Significant undiagnosed disease found among survivors of childhood cancer

Researchers increasingly target metabolism in the search for new cancer treatments

Authors

  • Carrie Printz


A study by researchers at St. Jude Children's Research Hospital in Memphis, Tennessee, has found that survivors of childhood cancer experience a large amount of undiagnosed, serious disease as adults, thereby highlighting the need for lifelong screenings in this population.[1]

Researchers found that 98% of the 1,713 survivors in the study had at least 1 chronic health condition. Hundreds of these conditions were diagnosed through clinical screenings conducted as part of the St. Jude Lifetime Cohort study (St. Jude LIFE). Among the undetected health issues diagnosed were new cancers, heart and lung abnormalities, and memory and other neurocognitive problems. Approximately 80% of study participants had a life-threatening, serious, or debilitating chronic condition.

St. Jude LIFE is a long-term study that brings cancer survivors treated at St. Jude Children's Research Hospital back to the hospital for several days of extensive medical tests and assessments in an effort to better understand the challenges faced by this growing group of patients. This method has the advantage over other studies of cancer survivors that primarily rely on survivor self-reports or cancer registries because the latter lead to substantial underreporting of health problems, according to a news release issued by St. Jude's.

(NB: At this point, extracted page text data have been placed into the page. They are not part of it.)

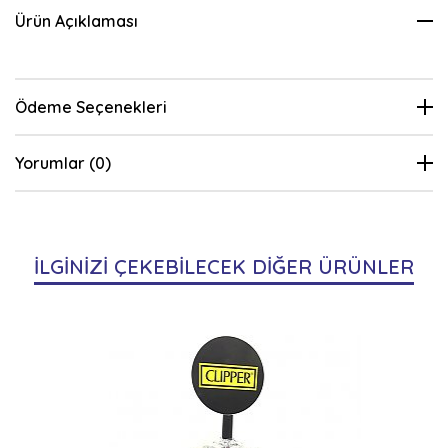
Ürün Açıklaması
Ödeme Seçenekleri
Yorumlar (0)
İLGİNİZİ ÇEKEBİLECEK DİĞER ÜRÜNLER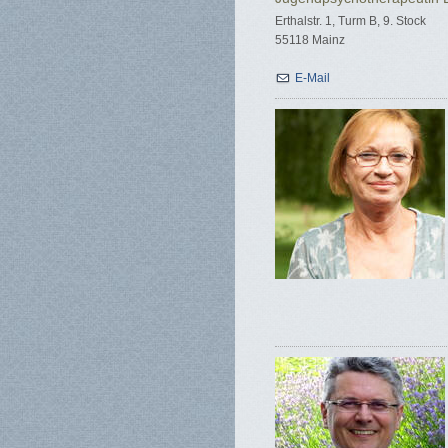
Erthalstr. 1, Turm B, 9. Stock
55118 Mainz
E-Mail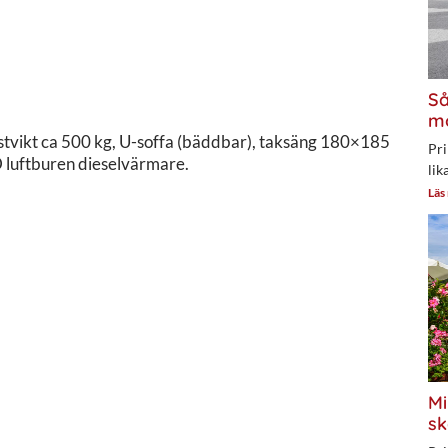
Så
mo
tvikt ca 500 kg, U-soffa (bäddbar), taksäng 180×185
Pri
 luftburen dieselvärmare.
lik
Läs
Mi
sk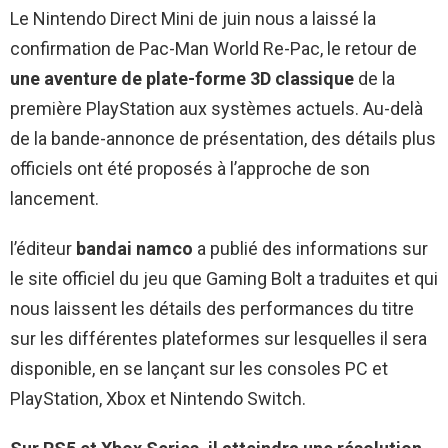
Le Nintendo Direct Mini de juin nous a laissé la
confirmation de Pac-Man World Re-Pac, le retour de
une aventure de plate-forme 3D classique
de la
première PlayStation aux systèmes actuels. Au-delà
de la bande-annonce de présentation, des détails plus
officiels ont été proposés à l’approche de son
lancement.
l’éditeur
bandai namco
a publié des informations sur
le site officiel du jeu que Gaming Bolt a traduites et qui
nous laissent les détails des performances du titre
sur les différentes plateformes sur lesquelles il sera
disponible, en se lançant sur les consoles PC et
PlayStation, Xbox et Nintendo Switch.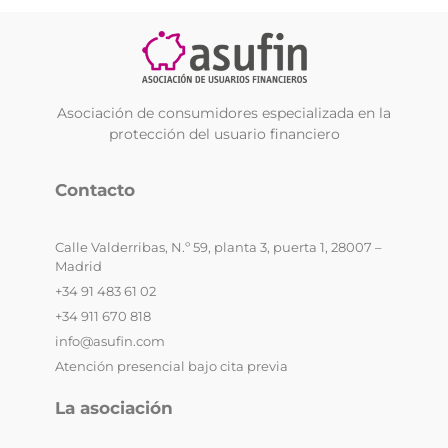
Asociación de consumidores especializada en la
protección del usuario financiero
Contacto
Calle Valderribas, N.º 59, planta 3, puerta 1, 28007 –
Madrid
+34 91 483 61 02
+34 911 670 818
info@asufin.com
Atención presencial bajo cita previa
La asociación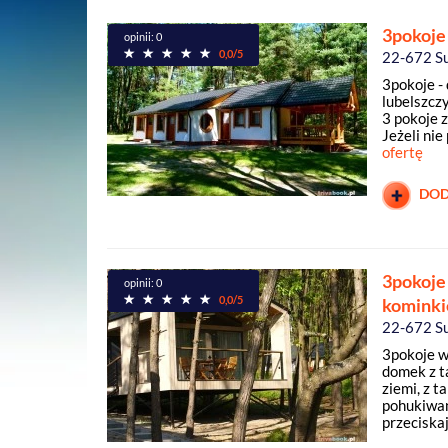
3pokoje 
opinii: 0
0,0/5
22-672 S
3pokoje - 
lubelszcz
3 pokoje 
Jeżeli nie
ofertę
DOD
3pokoje
opinii: 0
0,0/5
kominki
22-672 S
3pokoje w
domek z t
ziemi, z t
pohukiwań 
przeciskają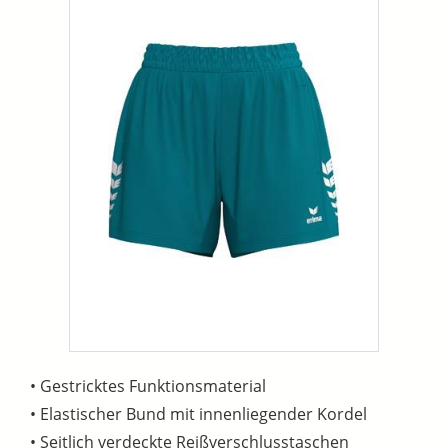
• Gestricktes Funktionsmaterial
• Elastischer Bund mit innenliegender Kordel
• Seitlich verdeckte Reißverschlusstaschen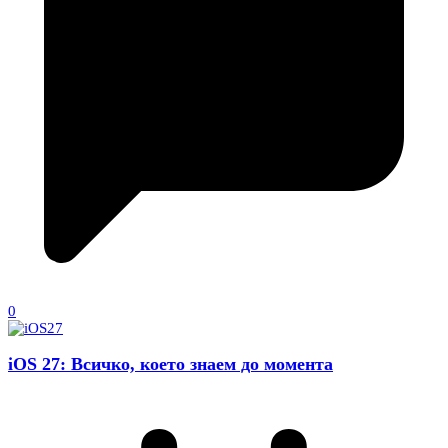
0
iOS 27: Всичко, което знаем до момента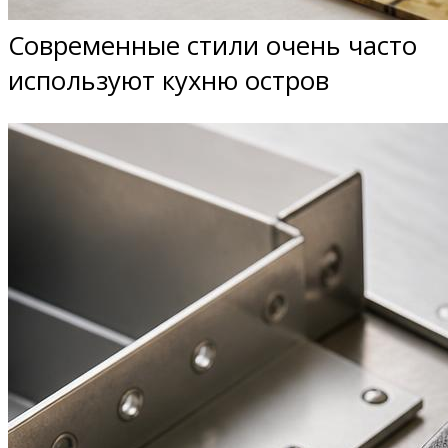
Современные стили очень часто
используют кухню остров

The study also indicates that treatments should be tailored to minimize those therapies that can contribute to future health problems. One example is a 2009 finding by St. Jude researchers that cranial irradiation could be eliminated for some patients with childhood leukemia without affecting their survival. Participants included survivors of leukemia and lymphoma, as well as tumors of the brain, bone, and other organs. Approximately half of the survivors were diagnosed with cancer more than 25 years ago, whereas one-half were aged younger than 32 years when the study assessment was completed. The health conditions diagnosed at such an early age may show a pattern of accelerated or premature aging, according to co-first author Melissa Hudson, MD, director of the division of cancer survivorship at St. Jude Children's Research Hospital.

Abnormal lung function was diagnosed in 65% of survivors known to be at risk for lung problems from their childhood cancer treatment. Meanwhile, endocrine problems involving the hypothalamus and pituitary gland were diagnosed in 61% of at-risk survivors, and heart abnormalities were diagnosed in 56% of at-risk survivors. Finally, neurocognitive problems, including memory issues, were diagnosed in 48% of survivors were considered to be at risk for these conditions.

Many of the conditions were detected early, says Dr. Hudson. She calls the findings a “wake-up call” for providers and for survivors to be proactive about their health.